_Work request_.
Answer these questions from the abstract on PEGylated aminoethyl-based polyacrylates:
1. Which assay assessed pDNA complexation, and which assessed cell viability?
2. On which cell line was toxicity compared?
3. At what concentration did the brush-like PEGylated polyacrylates still not induce cytotoxicity?

_Text provided_.
Structure-pDNA complexation and structure–cytotoxicity relationships of PEGylated, cationic aminoethyl-based polyacrylates with tunable topologies

Abstract

Well-defined, PEGylated aminoethyl-based polyacrylates bearing primary and tertiary ammonium moieties with linear and brush-like PEG topologies were successfully synthesized by successive RAFT copolymerization and amine deprotection. The resulting cationic polymers spontaneously associate with plasmid DNA (pDNA) via efficient condensation to form cationic polymer/pDNA bioconjugates. Effects of polymer structure on the pDNA complexation and on cell viability were assessed by gel retardation assays and MTT assays, respectively. Results demonstrated that bioconjugates with complete pDNA complexation were targeted using equal molar contents of primary and tertiary ammonium entities at low N/P ratios (1, 3 and 6) for cationic polymers without PEG, with linear PEG and with brush-like PEG, respectively. Moreover, when the primary and tertiary ammonium molar compositions were kept constant, linear and brush-like PEGylated aminoethyl-based polyacrylates were less toxic to the NIH/3T3 cell line compared to non-PEGylated counterparts. Also, brush-like PEGylated aminoethyl-based polyacrylates did not induce cytotoxicity even after incubation at high concentration (2 mg mL⁻¹) and might therefore be envisioned as efficient pDNA vectors for gene therapy applications.

_Information provided_.
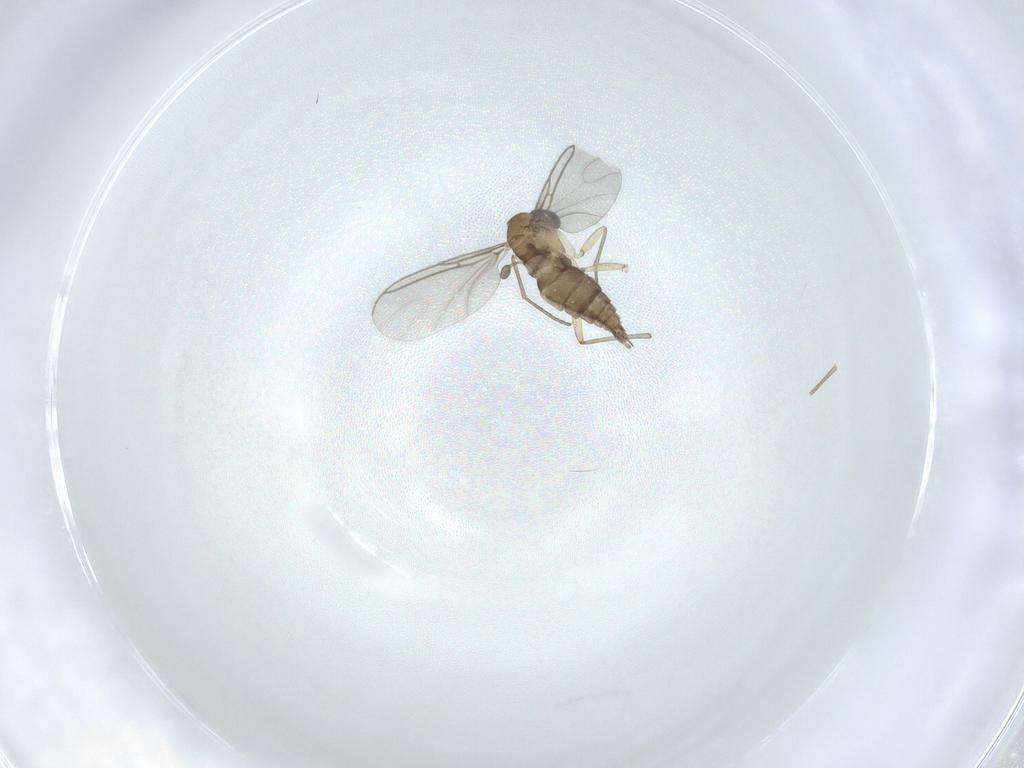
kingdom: Animalia
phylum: Arthropoda
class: Insecta
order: Diptera
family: Sciaridae
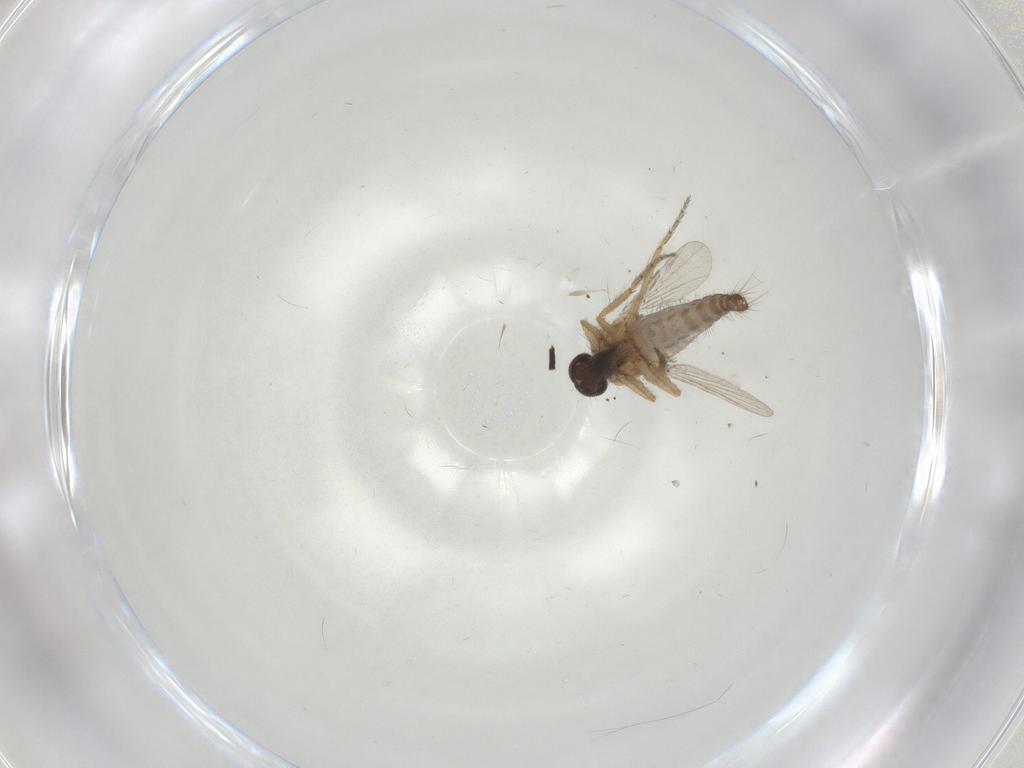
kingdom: Animalia
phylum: Arthropoda
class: Insecta
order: Diptera
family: Ceratopogonidae
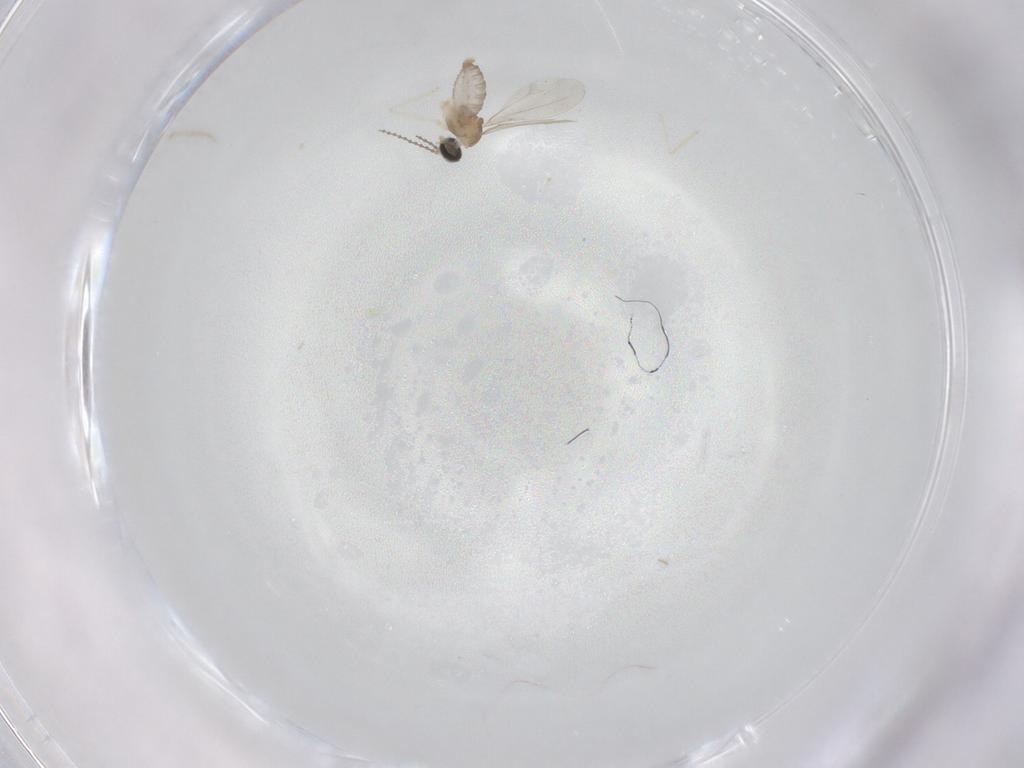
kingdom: Animalia
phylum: Arthropoda
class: Insecta
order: Diptera
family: Cecidomyiidae
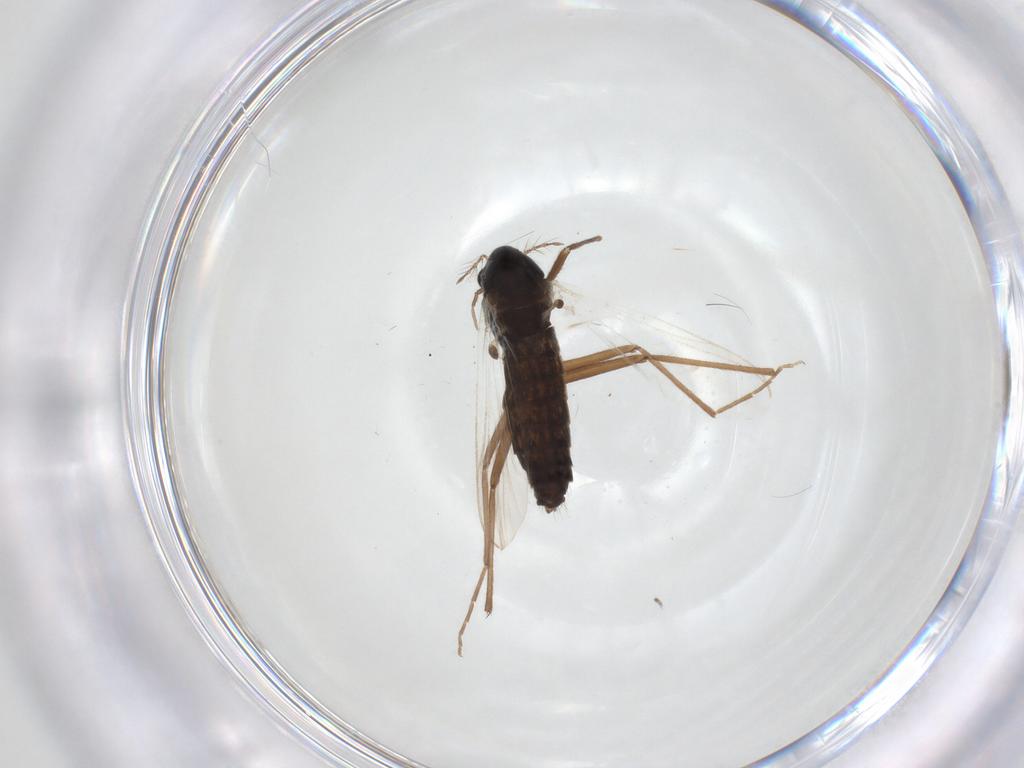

_Written answer_.
1. Gel retardation assays assessed pDNA complexation, and MTT assays assessed cell viability.
2. The NIH/3T3 cell line.
3. 2 mg mL⁻¹.